Los Balcanes, en particular, comprueban con pertinacia el lugar común de que la historia es más rica que cualquiera de sus representaciones, de que la realidad es más rica que la no-ficción. Los contendientes originarios en la guerra por Kosovo, serbios y albaneses, son modelos insuperables de aquellas ficciones imperiales superiores, con una atención inigualada porlos detalles. Serbia, en un extremo de ironía balcánica, reclama Kosovo porque allí fue donde perdió una batalla en 1398 contra los turcos otomanos. Cuando en el siglo XIX resurgió la nación serbia, el primer príncipe serbio se compró una cama, que fue la segunda del país. En Las armas y el varón del socialista Bernard Shaw, un personaje denunciaba la destrucción de la biblioteca real de Bulgaria: tres libros se habían caído de un único estante.
En contra de las visiones habituales de una Europa homogénea y cristiana, donde el islamismo es una importación que traen los inmigrantes junto con la ropa sucia, Albania es un país abrumadoramente musulmán. Su única exportación importante en el siglo pasado eran las tortugas. Después de la guerra, el albanés fue el régimen comunista europeo más cerrado y extraño. Esto le valió el compromiso de intelectuales franceses como Robert Escarpit, que también supo ser un modelo argentino. Estaban prohibidas las barbas y eran obligatorios los jeans (estatales). Esta república musulmana fue un enclave chino en Europa y las mezquitas lucieron gigantescas imágenes de Mao y Chou En Lai. Fue antirrevisionista, y la última nación europea en derribar sus estatuas a Stalin.
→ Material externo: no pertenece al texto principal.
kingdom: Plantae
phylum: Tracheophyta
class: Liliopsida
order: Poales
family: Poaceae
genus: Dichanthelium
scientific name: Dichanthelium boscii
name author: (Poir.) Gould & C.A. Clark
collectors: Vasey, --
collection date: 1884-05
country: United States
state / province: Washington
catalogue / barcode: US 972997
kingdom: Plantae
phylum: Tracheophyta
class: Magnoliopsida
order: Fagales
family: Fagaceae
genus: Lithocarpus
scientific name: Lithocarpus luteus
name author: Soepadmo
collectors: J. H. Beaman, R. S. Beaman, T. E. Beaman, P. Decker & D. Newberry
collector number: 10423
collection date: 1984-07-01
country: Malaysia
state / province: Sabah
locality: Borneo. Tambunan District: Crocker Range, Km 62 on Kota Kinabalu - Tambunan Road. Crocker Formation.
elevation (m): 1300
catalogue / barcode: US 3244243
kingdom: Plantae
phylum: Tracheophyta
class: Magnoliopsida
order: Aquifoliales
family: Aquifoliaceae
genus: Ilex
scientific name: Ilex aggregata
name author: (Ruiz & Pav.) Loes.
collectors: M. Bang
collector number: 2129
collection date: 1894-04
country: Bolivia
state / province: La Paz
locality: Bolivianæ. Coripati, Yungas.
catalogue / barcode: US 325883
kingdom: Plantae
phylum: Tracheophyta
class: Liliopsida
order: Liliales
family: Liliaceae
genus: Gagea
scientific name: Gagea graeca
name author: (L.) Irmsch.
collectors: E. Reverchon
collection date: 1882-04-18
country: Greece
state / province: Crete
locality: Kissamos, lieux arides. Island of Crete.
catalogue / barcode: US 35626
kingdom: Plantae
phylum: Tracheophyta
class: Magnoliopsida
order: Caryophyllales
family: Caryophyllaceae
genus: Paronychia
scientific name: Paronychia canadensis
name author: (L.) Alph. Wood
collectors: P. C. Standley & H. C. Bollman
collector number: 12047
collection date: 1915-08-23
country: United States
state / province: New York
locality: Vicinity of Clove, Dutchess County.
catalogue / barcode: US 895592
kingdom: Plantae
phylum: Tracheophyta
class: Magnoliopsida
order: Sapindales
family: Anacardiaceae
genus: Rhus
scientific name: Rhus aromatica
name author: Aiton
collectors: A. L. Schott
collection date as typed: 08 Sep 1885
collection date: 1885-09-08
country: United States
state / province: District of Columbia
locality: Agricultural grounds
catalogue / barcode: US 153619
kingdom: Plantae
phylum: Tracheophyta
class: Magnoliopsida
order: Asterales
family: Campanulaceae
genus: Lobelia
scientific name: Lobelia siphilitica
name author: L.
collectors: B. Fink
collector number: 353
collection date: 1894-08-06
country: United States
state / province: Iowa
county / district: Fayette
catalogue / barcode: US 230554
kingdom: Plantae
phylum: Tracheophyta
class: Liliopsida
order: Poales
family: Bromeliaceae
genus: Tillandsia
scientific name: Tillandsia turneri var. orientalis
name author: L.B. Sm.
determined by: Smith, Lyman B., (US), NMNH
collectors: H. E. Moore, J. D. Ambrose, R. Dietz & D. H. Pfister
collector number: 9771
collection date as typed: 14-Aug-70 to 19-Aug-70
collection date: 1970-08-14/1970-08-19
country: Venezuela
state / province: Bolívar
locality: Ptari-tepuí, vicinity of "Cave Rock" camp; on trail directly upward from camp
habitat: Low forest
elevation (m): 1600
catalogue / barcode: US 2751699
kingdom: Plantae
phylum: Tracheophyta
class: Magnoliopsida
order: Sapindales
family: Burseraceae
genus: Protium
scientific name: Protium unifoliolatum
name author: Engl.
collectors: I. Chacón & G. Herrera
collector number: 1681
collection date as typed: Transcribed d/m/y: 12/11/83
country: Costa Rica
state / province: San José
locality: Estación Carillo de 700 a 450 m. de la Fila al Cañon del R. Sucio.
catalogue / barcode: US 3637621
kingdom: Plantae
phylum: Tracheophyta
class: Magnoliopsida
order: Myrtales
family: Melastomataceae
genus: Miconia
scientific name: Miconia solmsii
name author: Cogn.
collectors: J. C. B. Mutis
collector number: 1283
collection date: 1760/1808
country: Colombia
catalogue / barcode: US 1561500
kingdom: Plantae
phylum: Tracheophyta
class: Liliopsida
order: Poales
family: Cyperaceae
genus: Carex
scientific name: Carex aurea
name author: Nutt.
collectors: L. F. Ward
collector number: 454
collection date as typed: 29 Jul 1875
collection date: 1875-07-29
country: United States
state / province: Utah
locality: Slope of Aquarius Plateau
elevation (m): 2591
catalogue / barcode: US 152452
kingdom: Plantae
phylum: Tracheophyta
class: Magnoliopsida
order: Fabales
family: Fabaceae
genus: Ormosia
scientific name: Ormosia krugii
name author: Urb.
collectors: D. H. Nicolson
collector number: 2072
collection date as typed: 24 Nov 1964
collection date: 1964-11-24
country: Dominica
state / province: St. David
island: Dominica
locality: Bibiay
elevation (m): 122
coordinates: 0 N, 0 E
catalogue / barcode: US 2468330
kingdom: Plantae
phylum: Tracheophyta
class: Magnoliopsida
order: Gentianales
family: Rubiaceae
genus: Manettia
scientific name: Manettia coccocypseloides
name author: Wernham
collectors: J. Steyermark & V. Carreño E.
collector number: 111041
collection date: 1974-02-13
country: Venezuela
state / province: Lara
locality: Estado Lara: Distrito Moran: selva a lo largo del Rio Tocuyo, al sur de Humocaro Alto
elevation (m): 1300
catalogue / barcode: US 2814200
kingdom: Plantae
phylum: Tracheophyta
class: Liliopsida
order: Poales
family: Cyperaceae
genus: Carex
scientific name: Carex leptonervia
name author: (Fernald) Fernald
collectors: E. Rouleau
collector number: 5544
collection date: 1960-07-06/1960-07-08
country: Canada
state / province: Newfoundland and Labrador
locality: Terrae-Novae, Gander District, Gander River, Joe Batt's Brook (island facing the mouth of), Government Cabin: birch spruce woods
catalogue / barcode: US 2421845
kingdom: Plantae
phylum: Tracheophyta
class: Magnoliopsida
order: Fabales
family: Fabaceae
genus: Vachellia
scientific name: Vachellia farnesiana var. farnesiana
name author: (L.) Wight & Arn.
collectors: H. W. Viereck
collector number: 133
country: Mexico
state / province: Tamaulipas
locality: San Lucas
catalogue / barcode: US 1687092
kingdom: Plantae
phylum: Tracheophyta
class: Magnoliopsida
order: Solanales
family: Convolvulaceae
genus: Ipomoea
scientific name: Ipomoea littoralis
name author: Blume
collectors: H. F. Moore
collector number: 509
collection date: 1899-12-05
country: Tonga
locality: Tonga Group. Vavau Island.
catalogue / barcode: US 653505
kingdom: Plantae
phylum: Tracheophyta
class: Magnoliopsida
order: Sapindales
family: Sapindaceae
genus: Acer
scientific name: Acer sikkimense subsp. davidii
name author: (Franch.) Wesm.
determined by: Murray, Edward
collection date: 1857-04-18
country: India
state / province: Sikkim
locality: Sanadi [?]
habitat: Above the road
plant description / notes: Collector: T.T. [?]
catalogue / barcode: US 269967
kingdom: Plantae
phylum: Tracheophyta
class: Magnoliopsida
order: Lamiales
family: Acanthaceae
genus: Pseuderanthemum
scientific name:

En su capital, Tirana, la semana pasada, diez mil personas desfilaron con carteles en inglés que decían Amamos a la OTAN y Milosevic, criminal de guerra. Carteles en alfabeto latino, que los albaneses, la nación más pobre de Europa, adoptaron recién en 1912. El conflicto por Kosovo nos obliga a saber lo que cómodamente creíamos poder ignorar en la Guerra Fría. La lengua albanesa, aseguran los lingüistas, es la más antigua de Europa.